HOW TO COMPLETE THIS TASK. The records that follow must be repeated exactly as they stand.

::::

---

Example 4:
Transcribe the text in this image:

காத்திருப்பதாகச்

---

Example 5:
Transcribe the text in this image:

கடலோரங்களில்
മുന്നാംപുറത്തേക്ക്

::::

YOUR RESPONSE.
---

Example 4:
Transcribe the text in this image:

காத்திருப்பதாகச்

---

Example 5:
Transcribe the text in this image:

கடலோரங்களில்
മുന്നാംപുറത്തേക്ക്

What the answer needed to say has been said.